Here's Michael's post, from Dorf on Law:
In Arkansas Times v. Waldrip, the U.S. Court of Appeals for the Fourth Circuit will decide whether an Arkansas law requiring public entities (including contractors with the state) to certify that they do not boycott Israel or companies that do business with Israel violates the First Amendment. The district court held that it does not. Various champions of free speech have filed briefs arguing that political boycotts are protected free speech. Three scholars who also fashion ourselves champions of free speech—Professors Andrew Koppelman, Eugene Volokh, and I—take the opposite view. You can read our brief here. You can read a summary of our argument in a blog post by Prof Volokh here. His blog post also contains links to the briefs on the other side. Here I'll add a few words that go beyond what I wrote on this topic back in February and what we say in the brief.
Some substantial portion of the argument is doctrinal. We cite Rumsfeld v. FAIR for the proposition that a boycott—as opposed to speech accompanying a boycott—is not speech. The other side cites NAACP v. Claiborne Hardwarefor the proposition that political boycotts are protected speech even apart from the speech that accompanies them. For the reasons we lay out in our brief and that Prof. Volokh summarizes in his blog post, I think we have the better doctrinal case. That said, I'll concede for the sake of argument that there is sufficient wiggle room in this and other constitutional doctrines, that one could say that it is an open question whether boycotts themselves—in contrast to speech accompanying boycotts—should be deemed protected speech.

- DATA SUPPLIED:
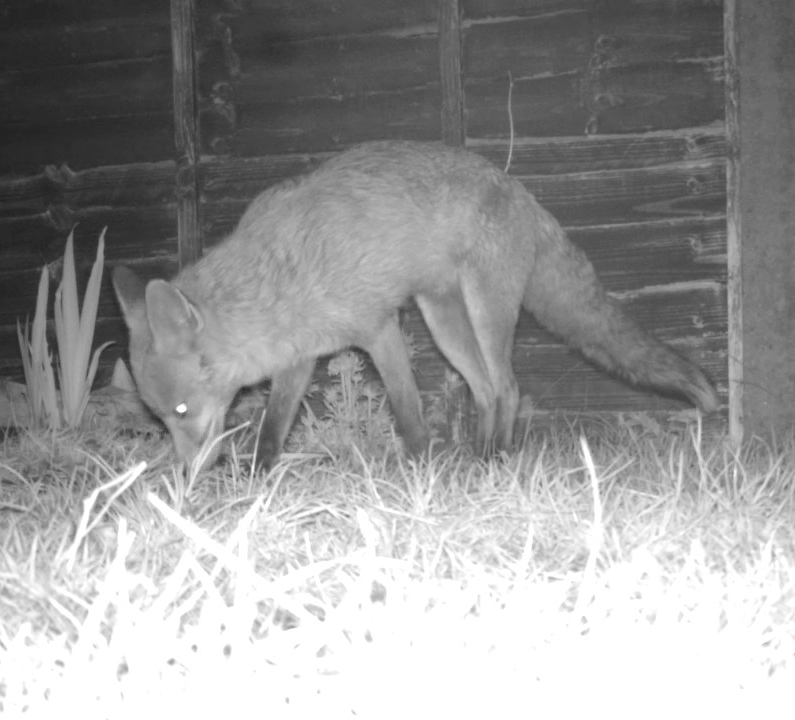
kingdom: Animalia
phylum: Chordata
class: Mammalia
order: Carnivora
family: Canidae
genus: Vulpes
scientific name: Vulpes vulpes
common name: Red fox
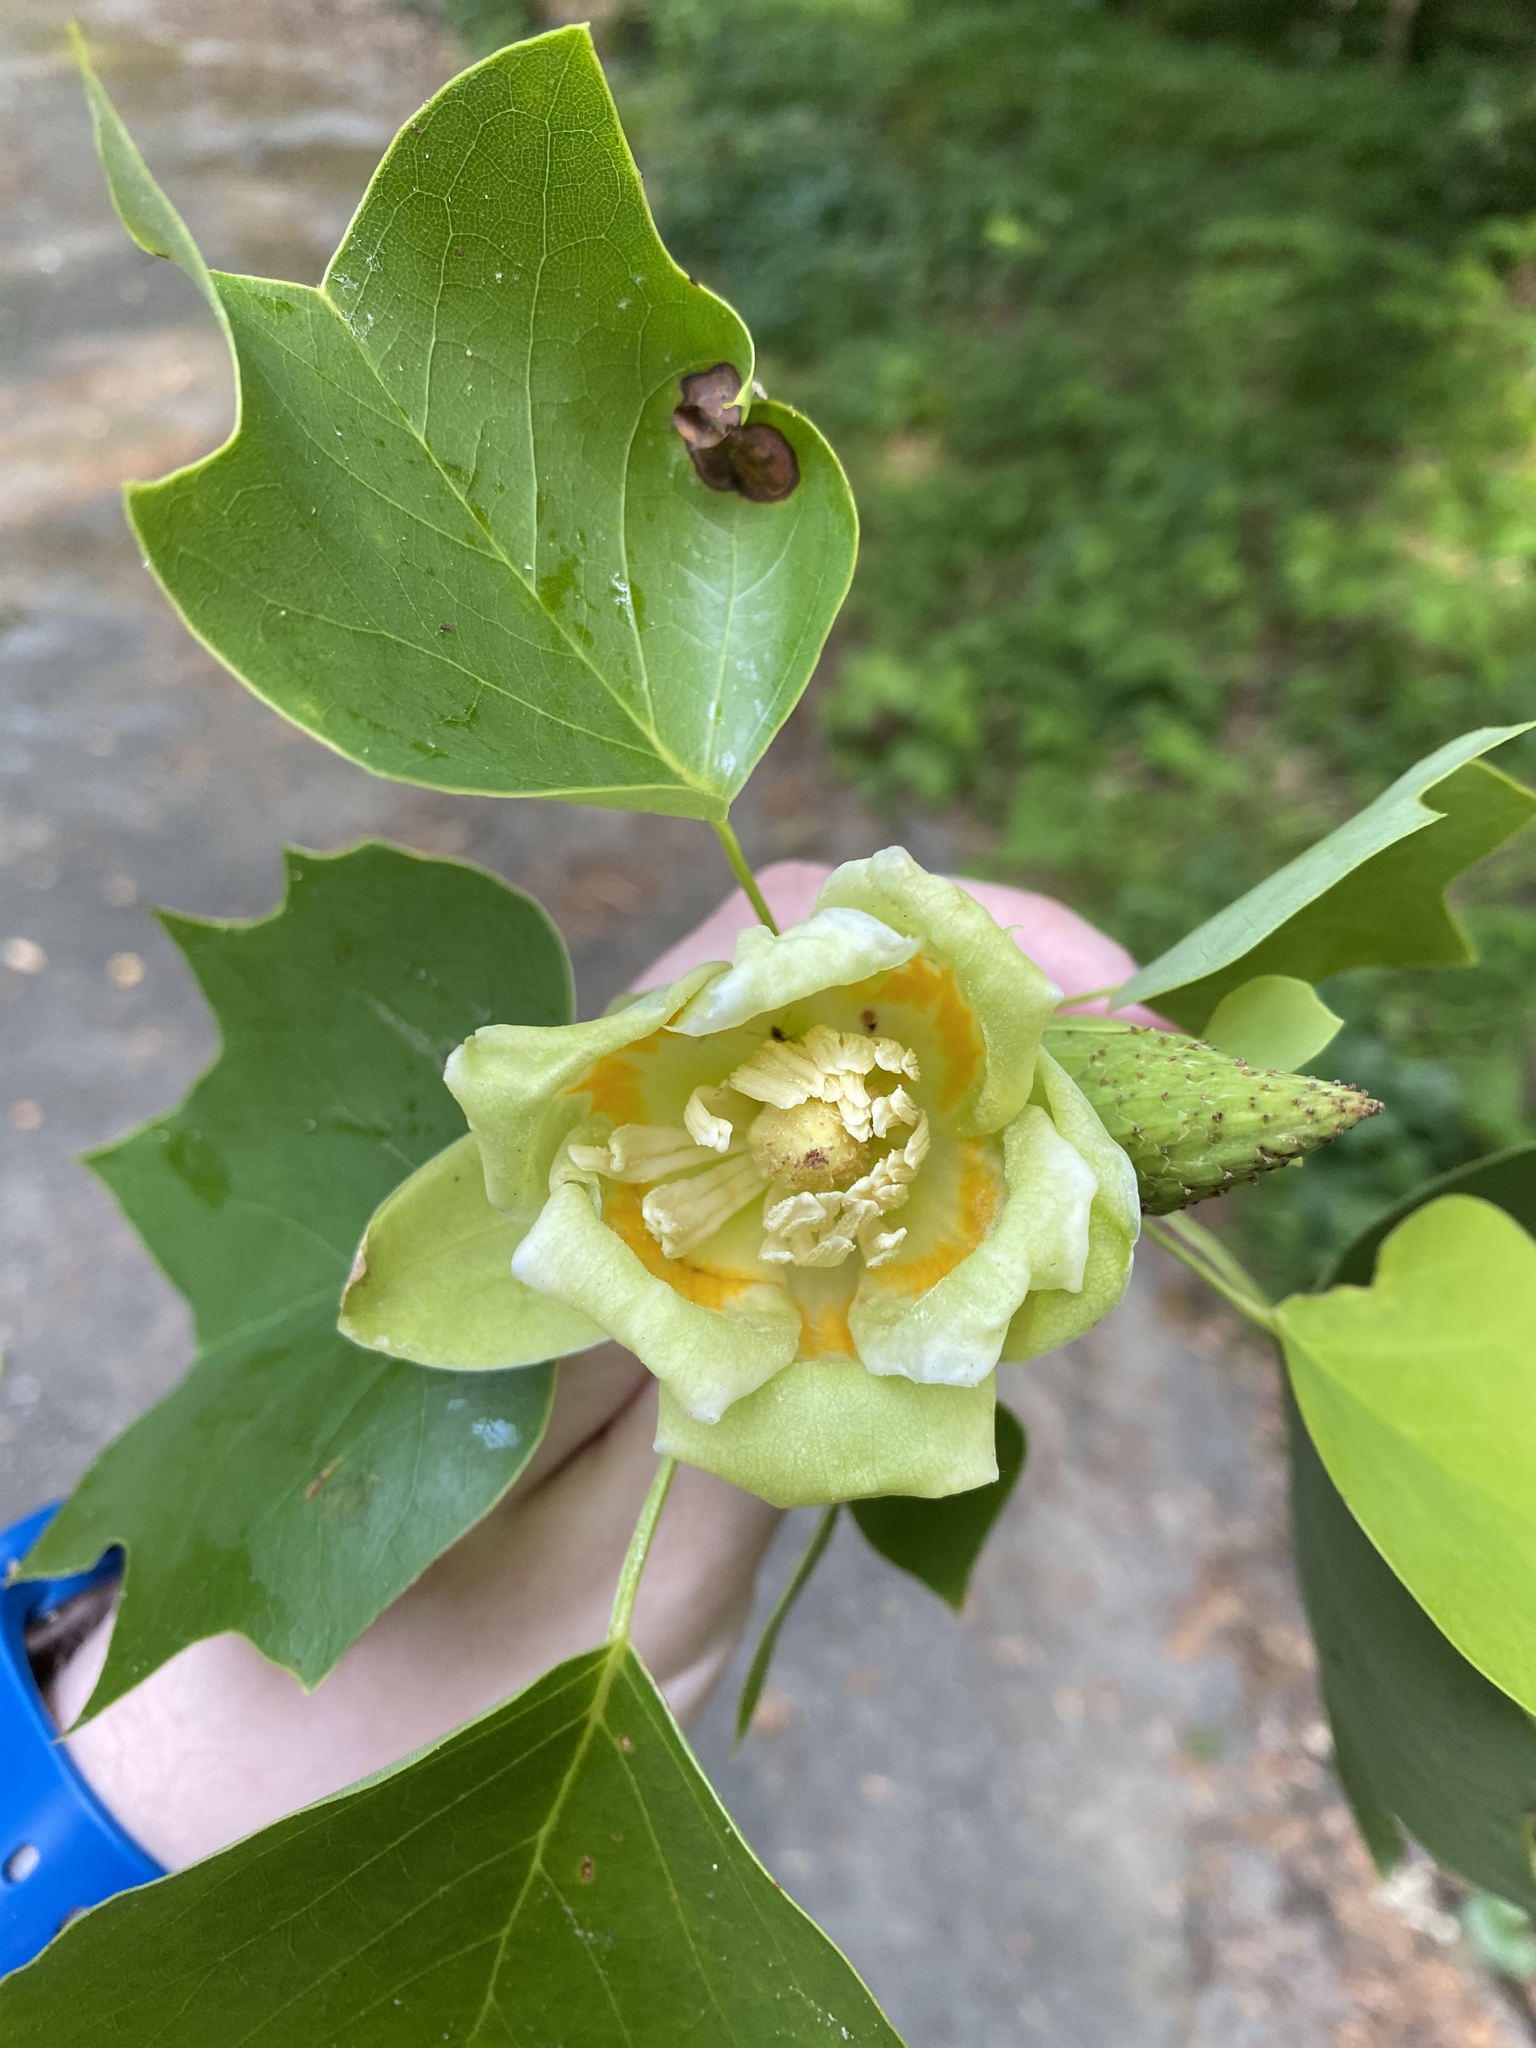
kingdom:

- EXERCISE INSTRUCTIONS:
- 1) In the post on the Arkansas boycott law, why do the authors cite Rumsfeld v. FAIR? Answer in one to three sentences.
- 2) Retype the post on the Arkansas boycott law from "Some substantial portion" up to and including "deemed protected speech.".
- 3) Write what comes next in the post on the Arkansas boycott law, starting after its final sentence.

- SOLVED TASKS:
- 1) They cite Rumsfeld v. FAIR to support the proposition that a boycott itself, as opposed to the speech that accompanies a boycott, is not speech.

- 2)
Some substantial portion of the argument is doctrinal. We cite Rumsfeld v. FAIR for the proposition that a boycott—as opposed to speech accompanying a boycott—is not speech. The other side cites NAACP v. Claiborne Hardwarefor the proposition that political boycotts are protected speech even apart from the speech that accompanies them. For the reasons we lay out in our brief and that Prof. Volokh summarizes in his blog post, I think we have the better doctrinal case. That said, I'll concede for the sake of argument that there is sufficient wiggle room in this and other constitutional doctrines, that one could say that it is an open question whether boycotts themselves—in contrast to speech accompanying boycotts—should be deemed protected speech.

- 3)
So the question then becomes this: Should boycotts be treated as speech? Answering that question requires both conceptual analysis (more about that below) and some sense of the consequences of treating boycotts as speech. One apparent consequence—as we highlight in our brief—would be the gutting of public accommodations laws. If refusal to buy goods from Israel is speech because one's motive is opposition to Israeli policy (or Israel's existence), then ideologically motivated refusal to sell goods to LGBT customers or for same-sex weddings is also speech.
In the briefs for the other side and my discussions with people who come down on the other side, I have encountered two main arguments why one supposedly needn't worry about anti-discrimination law. First, they say that there is a compelling interest in public accommodations laws forbidding anti-LGBT discrimination but not in laws like the Arkansas anti-boycott-of-Israel law. Second, they distinguish between purchaser boycotts (protected they say) and seller boycotts (unprotected they say). Neither contention is persuasive.
(1) I agree that there is no compelling interest justifying the Arkansas law or others like it. Indeed, I think such laws are unwarranted. I oppose them on policy grounds. I also agree that there is a compelling interest in public accommodations laws. However, one must think strategically about such issues. The question is not what some liberal law professors regard as a compelling interest but what a majority of the Supreme Court will ultimately regard as compelling. I have no confidence that the Court would find a compelling interest in forbidding discrimination on the basis of LGBT status.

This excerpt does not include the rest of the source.